10/06/2015
L'art de voyager léger et autres nouvelles
"Elle s'habillait toujours au lever du soleil, chaudement et avec enthousiasme. Elle boutonnait soigneusement ses pulls et son pantalon de moleskine autour de sa taille généreuse et une fois ses bottes enfilées et ses cache-oreilles baissés, elle s'installait devant l'âtre dans un état de bien-être que rien n'aurait pu perturber , parfaitement immobile et l'esprit libre de toute pensée, tandis que les flammes réchauffaient ses genoux. Elle accueillait chaque nouveau jour de la même manière et attendait l'hiver avec la même constance."(p.96-97)

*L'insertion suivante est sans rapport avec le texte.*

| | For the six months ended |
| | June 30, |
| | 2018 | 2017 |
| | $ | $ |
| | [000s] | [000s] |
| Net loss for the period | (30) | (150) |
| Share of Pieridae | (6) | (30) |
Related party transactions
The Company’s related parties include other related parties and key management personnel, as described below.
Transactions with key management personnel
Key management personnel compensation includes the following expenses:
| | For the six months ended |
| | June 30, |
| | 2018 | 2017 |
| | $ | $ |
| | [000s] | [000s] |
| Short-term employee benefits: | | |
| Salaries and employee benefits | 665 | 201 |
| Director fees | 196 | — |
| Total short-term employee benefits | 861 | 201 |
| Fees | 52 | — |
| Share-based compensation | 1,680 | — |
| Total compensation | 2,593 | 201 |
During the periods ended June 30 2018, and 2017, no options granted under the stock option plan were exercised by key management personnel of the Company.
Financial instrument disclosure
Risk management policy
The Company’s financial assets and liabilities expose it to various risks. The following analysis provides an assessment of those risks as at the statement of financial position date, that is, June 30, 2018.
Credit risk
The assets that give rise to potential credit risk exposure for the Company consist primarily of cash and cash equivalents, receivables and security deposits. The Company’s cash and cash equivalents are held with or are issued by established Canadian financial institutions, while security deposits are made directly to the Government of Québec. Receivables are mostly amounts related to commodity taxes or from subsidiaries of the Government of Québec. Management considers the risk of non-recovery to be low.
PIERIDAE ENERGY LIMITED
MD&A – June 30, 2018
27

Quel bonheur que ces textes célébrant le rituel, le chez soi, le sentiment de "sécurité absolue" et ceci de l' enfance d'une narratrice , qu'on peut supposer être l'auteure , au dernier été sur une île qu'on pourrait identifier comme celle évoquée dans Le livre d'un été (clic).
Seul le dernier texte, donnant son titre au recueil (le seul titre relativement original par rapport aux autres, nettement plus ternes) met en scène un personnage masculin, mais les thèmes restent les mêmes.

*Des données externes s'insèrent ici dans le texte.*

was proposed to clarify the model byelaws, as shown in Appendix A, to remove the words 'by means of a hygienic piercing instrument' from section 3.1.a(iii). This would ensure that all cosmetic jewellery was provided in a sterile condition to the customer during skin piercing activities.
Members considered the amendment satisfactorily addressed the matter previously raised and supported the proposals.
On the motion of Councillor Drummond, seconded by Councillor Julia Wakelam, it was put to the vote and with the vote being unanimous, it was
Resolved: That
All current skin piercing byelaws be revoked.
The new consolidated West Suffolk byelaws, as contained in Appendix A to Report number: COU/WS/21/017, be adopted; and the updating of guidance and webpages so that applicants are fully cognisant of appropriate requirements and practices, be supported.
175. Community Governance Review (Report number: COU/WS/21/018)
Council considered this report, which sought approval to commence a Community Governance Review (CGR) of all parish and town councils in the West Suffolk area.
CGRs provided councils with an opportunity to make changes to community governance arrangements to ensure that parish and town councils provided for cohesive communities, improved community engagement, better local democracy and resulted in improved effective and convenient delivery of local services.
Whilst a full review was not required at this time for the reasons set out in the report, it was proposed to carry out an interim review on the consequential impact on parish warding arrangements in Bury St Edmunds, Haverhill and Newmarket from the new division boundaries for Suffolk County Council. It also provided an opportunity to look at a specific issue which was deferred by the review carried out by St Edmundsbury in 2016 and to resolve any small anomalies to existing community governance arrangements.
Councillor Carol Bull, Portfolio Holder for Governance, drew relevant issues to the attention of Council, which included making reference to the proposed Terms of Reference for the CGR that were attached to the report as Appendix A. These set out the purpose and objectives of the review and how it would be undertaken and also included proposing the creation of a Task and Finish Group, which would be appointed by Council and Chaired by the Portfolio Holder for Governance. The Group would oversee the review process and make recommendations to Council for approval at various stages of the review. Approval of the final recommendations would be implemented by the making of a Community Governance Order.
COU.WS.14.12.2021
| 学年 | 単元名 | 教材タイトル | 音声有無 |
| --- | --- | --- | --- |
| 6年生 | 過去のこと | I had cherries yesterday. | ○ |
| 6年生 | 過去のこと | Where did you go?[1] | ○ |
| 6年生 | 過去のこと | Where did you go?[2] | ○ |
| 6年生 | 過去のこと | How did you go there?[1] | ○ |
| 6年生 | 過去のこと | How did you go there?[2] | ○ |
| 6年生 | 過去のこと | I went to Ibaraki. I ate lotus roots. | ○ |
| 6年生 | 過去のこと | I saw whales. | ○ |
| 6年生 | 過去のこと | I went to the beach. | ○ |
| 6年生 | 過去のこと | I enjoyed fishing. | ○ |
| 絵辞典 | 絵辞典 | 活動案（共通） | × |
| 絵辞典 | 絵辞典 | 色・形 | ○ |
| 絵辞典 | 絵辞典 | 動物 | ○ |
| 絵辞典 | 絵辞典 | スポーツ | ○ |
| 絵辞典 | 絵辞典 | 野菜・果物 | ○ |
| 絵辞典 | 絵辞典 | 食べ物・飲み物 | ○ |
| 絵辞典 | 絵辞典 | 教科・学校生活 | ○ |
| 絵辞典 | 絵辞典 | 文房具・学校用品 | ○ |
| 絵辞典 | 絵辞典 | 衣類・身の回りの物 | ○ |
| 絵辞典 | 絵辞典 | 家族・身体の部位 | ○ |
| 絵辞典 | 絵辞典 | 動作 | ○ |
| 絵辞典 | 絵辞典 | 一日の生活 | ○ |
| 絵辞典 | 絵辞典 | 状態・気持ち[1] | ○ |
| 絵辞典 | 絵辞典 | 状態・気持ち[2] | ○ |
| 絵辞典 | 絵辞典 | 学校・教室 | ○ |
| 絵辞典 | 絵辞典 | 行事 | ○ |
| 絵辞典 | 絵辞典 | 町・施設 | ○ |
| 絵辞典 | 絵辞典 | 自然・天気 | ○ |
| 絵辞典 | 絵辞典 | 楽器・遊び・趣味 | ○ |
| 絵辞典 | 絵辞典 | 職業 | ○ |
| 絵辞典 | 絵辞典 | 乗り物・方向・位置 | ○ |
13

En quelques pages, Tova Jansson crée un univers où l'enfance se déroule dans une grande liberté, au sein de la nature, où l'on est attentif aux sensations, aux sentiments. Des textes en apparence anodins mais où l'on ressent une grande intensité , une grande attention à ce qui fait la vie même.

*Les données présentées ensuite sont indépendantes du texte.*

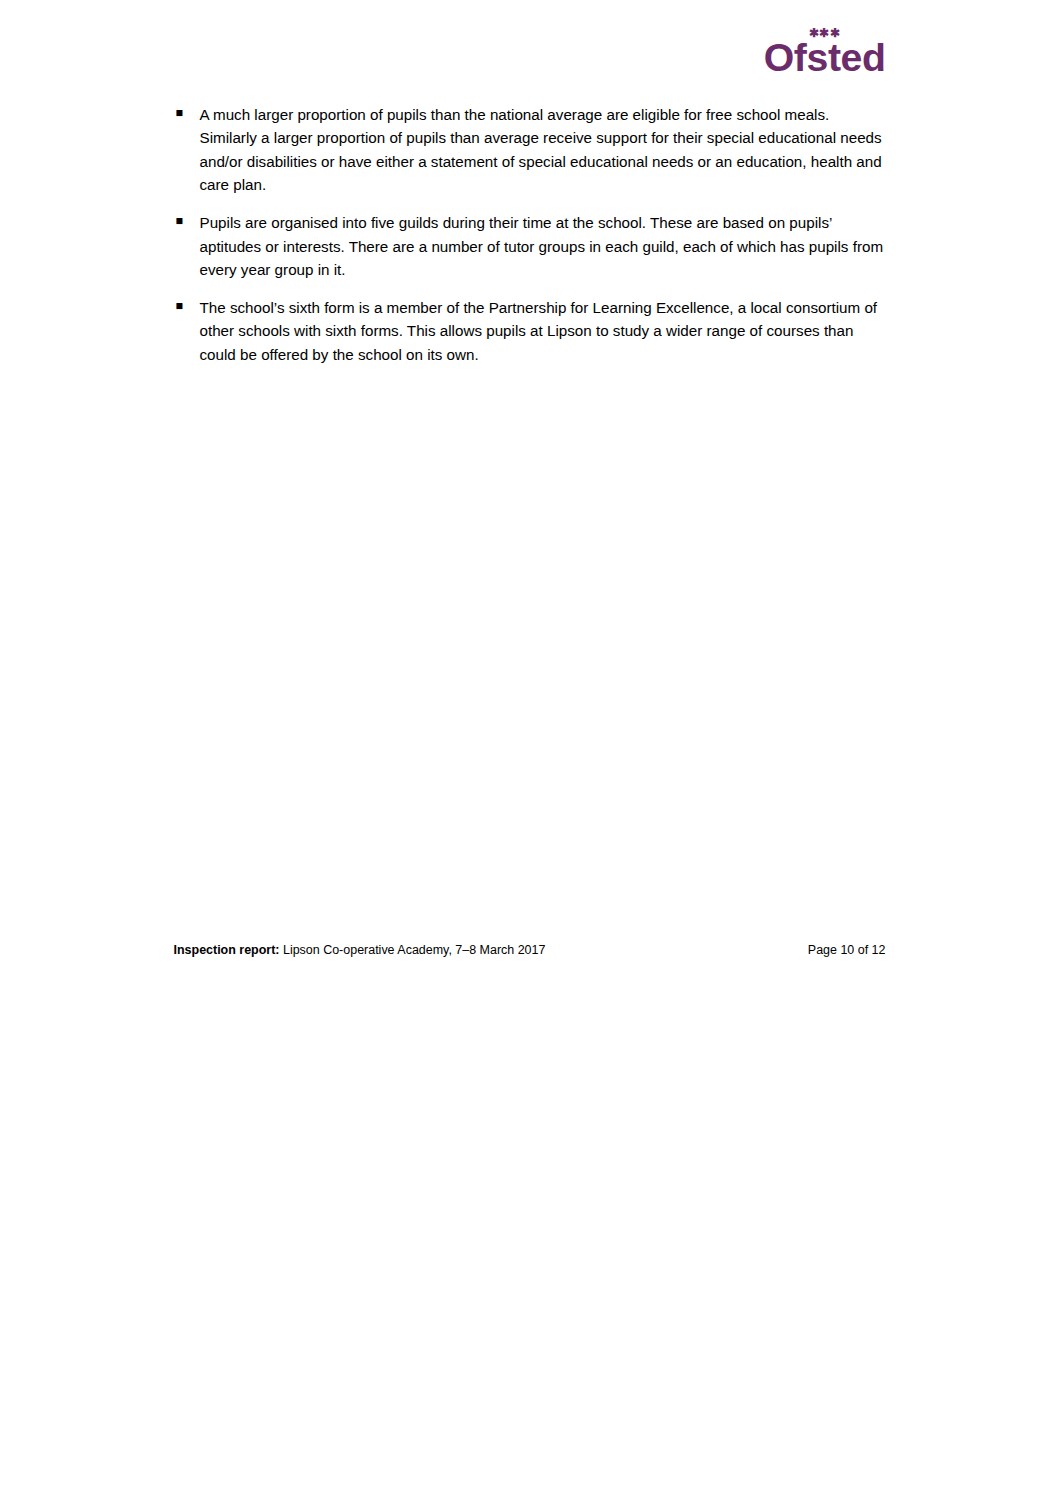✱✱✱
Ofsted
A much larger proportion of pupils than the national average are eligible for free school meals. Similarly a larger proportion of pupils than average receive support for their special educational needs and/or disabilities or have either a statement of special educational needs or an education, health and care plan.
Pupils are organised into five guilds during their time at the school. These are based on pupils’ aptitudes or interests. There are a number of tutor groups in each guild, each of which has pupils from every year group in it.
The school’s sixth form is a member of the Partnership for Learning Excellence, a local consortium of other schools with sixth forms. This allows pupils at Lipson to study a wider range of courses than could be offered by the school on its own.
Inspection report: Lipson Co-operative Academy, 7–8 March 2017
Page 10 of 12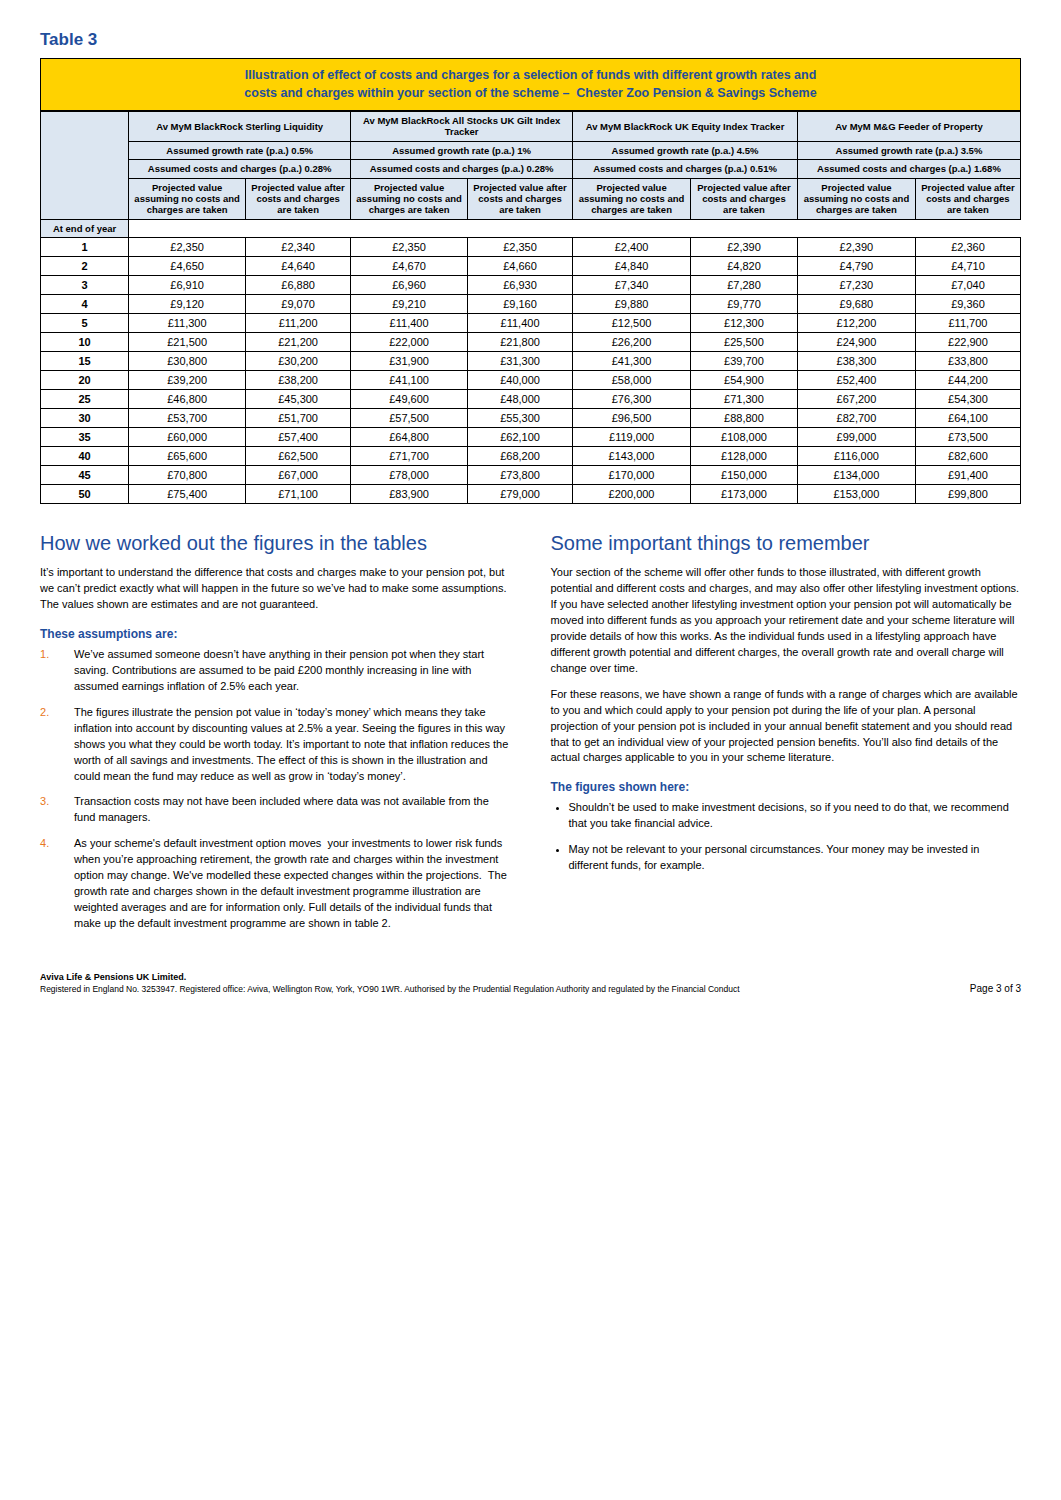Table 3
Illustration of effect of costs and charges for a selection of funds with different growth rates and
costs and charges within your section of the scheme – Chester Zoo Pension & Savings Scheme
| | Av MyM BlackRock Sterling Liquidity | Av MyM BlackRock All Stocks UK Gilt Index Tracker | Av MyM BlackRock UK Equity Index Tracker | Av MyM M&G Feeder of Property |
| --- | --- | --- | --- | --- |
| Assumed growth rate (p.a.) 0.5% | Assumed growth rate (p.a.) 1% | Assumed growth rate (p.a.) 4.5% | Assumed growth rate (p.a.) 3.5% |
| Assumed costs and charges (p.a.) 0.28% | Assumed costs and charges (p.a.) 0.28% | Assumed costs and charges (p.a.) 0.51% | Assumed costs and charges (p.a.) 1.68% |
| Projected value assuming no costs and charges are taken | Projected value after costs and charges are taken | Projected value assuming no costs and charges are taken | Projected value after costs and charges are taken | Projected value assuming no costs and charges are taken | Projected value after costs and charges are taken | Projected value assuming no costs and charges are taken | Projected value after costs and charges are taken |
| At end of year | |
| 1 | £2,350 | £2,340 | £2,350 | £2,350 | £2,400 | £2,390 | £2,390 | £2,360 |
| 2 | £4,650 | £4,640 | £4,670 | £4,660 | £4,840 | £4,820 | £4,790 | £4,710 |
| 3 | £6,910 | £6,880 | £6,960 | £6,930 | £7,340 | £7,280 | £7,230 | £7,040 |
| 4 | £9,120 | £9,070 | £9,210 | £9,160 | £9,880 | £9,770 | £9,680 | £9,360 |
| 5 | £11,300 | £11,200 | £11,400 | £11,400 | £12,500 | £12,300 | £12,200 | £11,700 |
| 10 | £21,500 | £21,200 | £22,000 | £21,800 | £26,200 | £25,500 | £24,900 | £22,900 |
| 15 | £30,800 | £30,200 | £31,900 | £31,300 | £41,300 | £39,700 | £38,300 | £33,800 |
| 20 | £39,200 | £38,200 | £41,100 | £40,000 | £58,000 | £54,900 | £52,400 | £44,200 |
| 25 | £46,800 | £45,300 | £49,600 | £48,000 | £76,300 | £71,300 | £67,200 | £54,300 |
| 30 | £53,700 | £51,700 | £57,500 | £55,300 | £96,500 | £88,800 | £82,700 | £64,100 |
| 35 | £60,000 | £57,400 | £64,800 | £62,100 | £119,000 | £108,000 | £99,000 | £73,500 |
| 40 | £65,600 | £62,500 | £71,700 | £68,200 | £143,000 | £128,000 | £116,000 | £82,600 |
| 45 | £70,800 | £67,000 | £78,000 | £73,800 | £170,000 | £150,000 | £134,000 | £91,400 |
| 50 | £75,400 | £71,100 | £83,900 | £79,000 | £200,000 | £173,000 | £153,000 | £99,800 |
How we worked out the figures in the tables
It’s important to understand the difference that costs and charges make to your pension pot, but we can’t predict exactly what will happen in the future so we’ve had to make some assumptions. The values shown are estimates and are not guaranteed.
These assumptions are:
We’ve assumed someone doesn’t have anything in their pension pot when they start saving. Contributions are assumed to be paid £200 monthly increasing in line with assumed earnings inflation of 2.5% each year.
The figures illustrate the pension pot value in ‘today’s money’ which means they take inflation into account by discounting values at 2.5% a year. Seeing the figures in this way shows you what they could be worth today. It’s important to note that inflation reduces the worth of all savings and investments. The effect of this is shown in the illustration and could mean the fund may reduce as well as grow in ‘today’s money’.
Transaction costs may not have been included where data was not available from the fund managers.
As your scheme's default investment option moves your investments to lower risk funds when you’re approaching retirement, the growth rate and charges within the investment option may change. We've modelled these expected changes within the projections. The growth rate and charges shown in the default investment programme illustration are weighted averages and are for information only. Full details of the individual funds that make up the default investment programme are shown in table 2.
Some important things to remember
Your section of the scheme will offer other funds to those illustrated, with different growth potential and different costs and charges, and may also offer other lifestyling investment options. If you have selected another lifestyling investment option your pension pot will automatically be moved into different funds as you approach your retirement date and your scheme literature will provide details of how this works. As the individual funds used in a lifestyling approach have different growth potential and different charges, the overall growth rate and overall charge will change over time.
For these reasons, we have shown a range of funds with a range of charges which are available to you and which could apply to your pension pot during the life of your plan. A personal projection of your pension pot is included in your annual benefit statement and you should read that to get an individual view of your projected pension benefits. You’ll also find details of the actual charges applicable to you in your scheme literature.
The figures shown here:
Shouldn’t be used to make investment decisions, so if you need to do that, we recommend that you take financial advice.
May not be relevant to your personal circumstances. Your money may be invested in different funds, for example.
Aviva Life & Pensions UK Limited.
Registered in England No. 3253947. Registered office: Aviva, Wellington Row, York, YO90 1WR. Authorised by the Prudential Regulation Authority and regulated by the Financial Conduct
Page 3 of 3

Un huis-cos sur une île entre une femme et un écureuil, les sentiments exacerbés d'une enfant qui "courtise" un adulte , un Noël dans une famille à la fois bohème et soucieuse des traditions, une "expédition" qui pourrait mal tourner , autant de petits moments dont se dégage le plus souvent "un grand sentiment de quiétude". Et zou, sur l'étagère des indispensables !
L'art de voyager léger, Tove Jansson, traduit du suédois par Carine Bruy, livre de poche 2015, 165 pages qui résonnent en nous.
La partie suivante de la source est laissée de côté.